Mientras le aseguraba que no quería más, pasé a ducharme en un delirio de placer en donde no supe hasta el día siguiente que me había lavado el pelo con su lavavajillas. Luego me secó el pelo con un secador y me frotó el cuerpo con una toalla dignamente áspera. Antes de volcarme en el camastro, le exigí que cerrara la puerta de casa, llegando incluso a apagar el luminoso exterior, hecho éste que impidió que otros transeúntes, interesados en un neón sospechoso, tocaran el timbre.
-Termino contigo y te quedas aquí. Yo tengo que ir a casa. Dame tu número de pasaporte y págame. Confío en ti.
Me dejó frío. Estupefacto. Aunque inmensamente dichoso: una masajista de muñeca tonta iba a darme un masaje estrictamente profesional para luego dejarme a cargo de sus paupérrimas instalaciones. El masaje, por cierto, penoso; que cuando una vuelca todo su esfuerzo en el orgasmo ajeno no desperdicia el tiempo en los tendones que se montan, en las rodillas que crujen solas. Y claro, volver por el camino andado no es tarea fácil.
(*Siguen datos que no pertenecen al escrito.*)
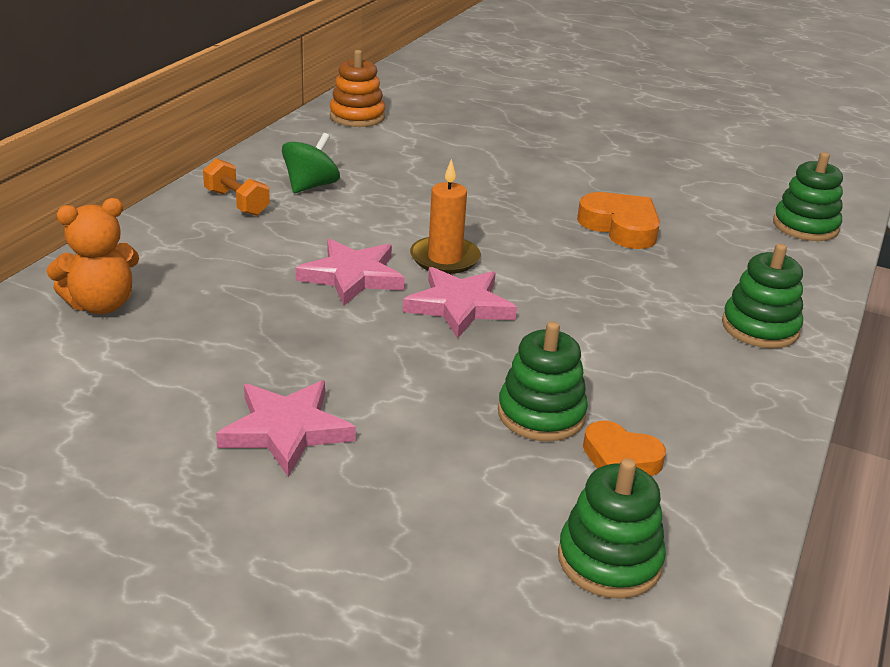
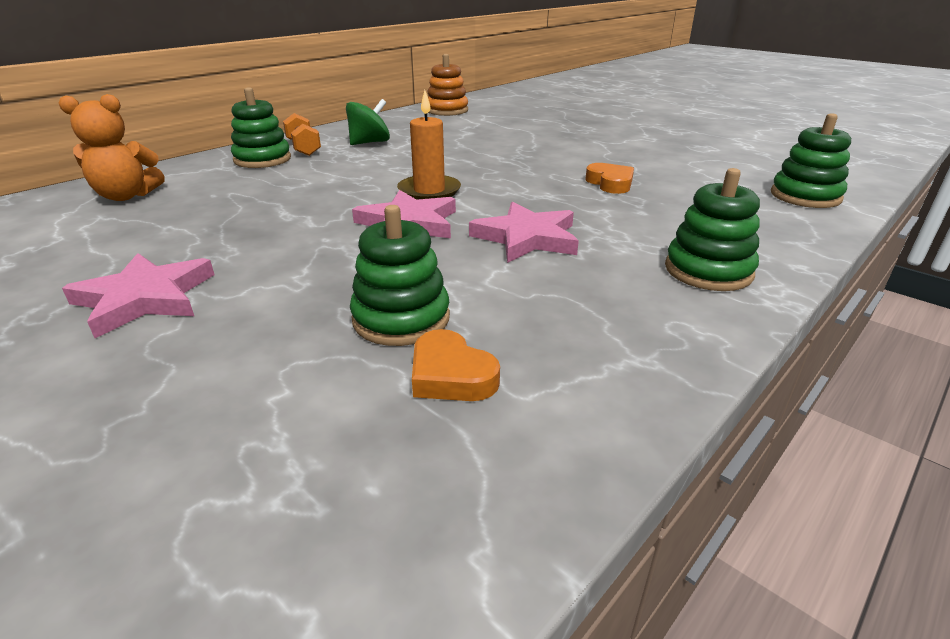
camera: 20 degrees right, 0 degrees up
pink star [296,239,405,306] -> pink star moved to [469,201,579,263]
green stacking toy [558,458,666,599] -> green stacking toy moved to [231,87,291,168]
orange heart [577,192,660,249] -> orange heart [585,163,634,194], size x0.66

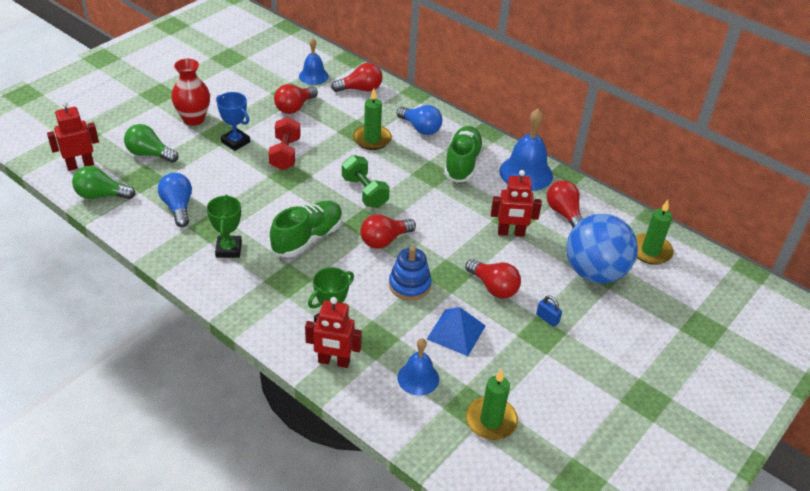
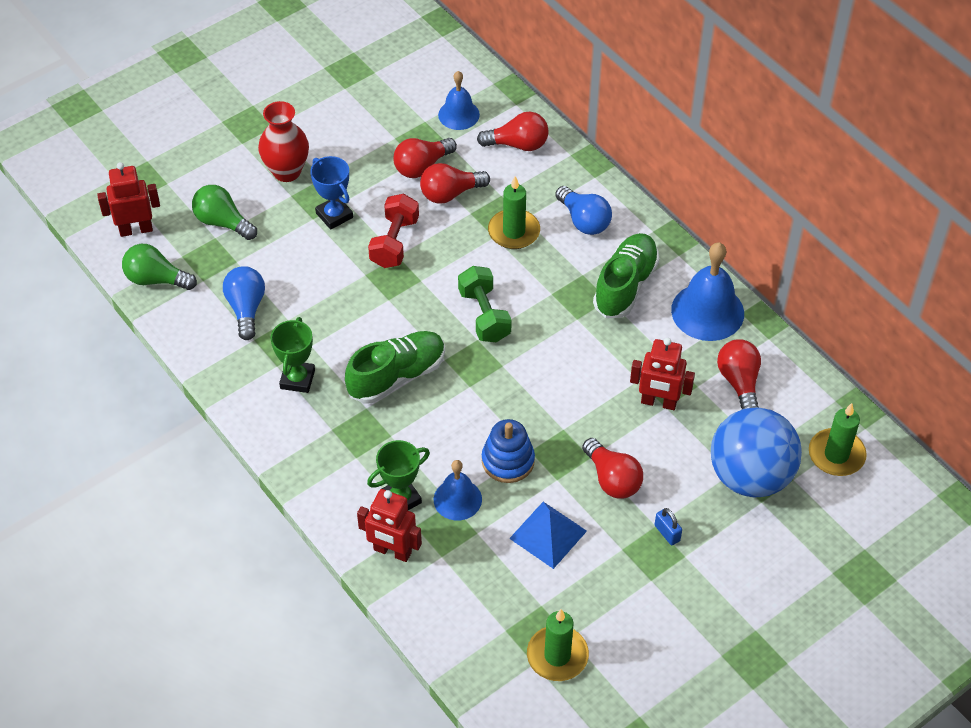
camera: 15 degrees right, 10 degrees up
red light bulb [360,214,416,249] -> red light bulb moved to [420,163,490,204]
blue bell [398,338,439,395] -> blue bell moved to [434,460,482,521]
No conseguí dormirme. O eso creo recordar. Los horarios varios daban vueltas en mi cabeza y ya no sabía qué día era ni mucho menos si debía comer, cenar o desayunar. Y como les decía, al ir a lavarme los dientes comprendí que había menospreciado a mi evidente caída del cabello con unas frotadas de lavavajillas. Luego me peiné, hice la camilla, la cual dejé como estaba, y cerré la puerta de una casa de masajes diurna donde la noche trae nuevas ofertas y la madrugada auténticos milagros en forma de hospedaje a precio de puta. El portero, un hongkonés de aspecto desagradable y ceño eternamente fruncido, se quedó sorprendido por mi salida.
-¿De dónde viene?
-De casa.
-¿De qué apartamento?
-De casa de Wanglu.
-¿De casa de quién?
Y allí lo dejé. Con la eterna duda. Porque hubiera sido harto complejo tratar de explicarle que acaba de despertarme solo, en una casa de masajes, con el pelo brillante del limón del lavavajillas, y que además, no había sido aliviado en mis bajos instintos.
A Wanglu le dejé una nota preciosa: “Gracias por tu hospitalidad. A la próxima, paja”.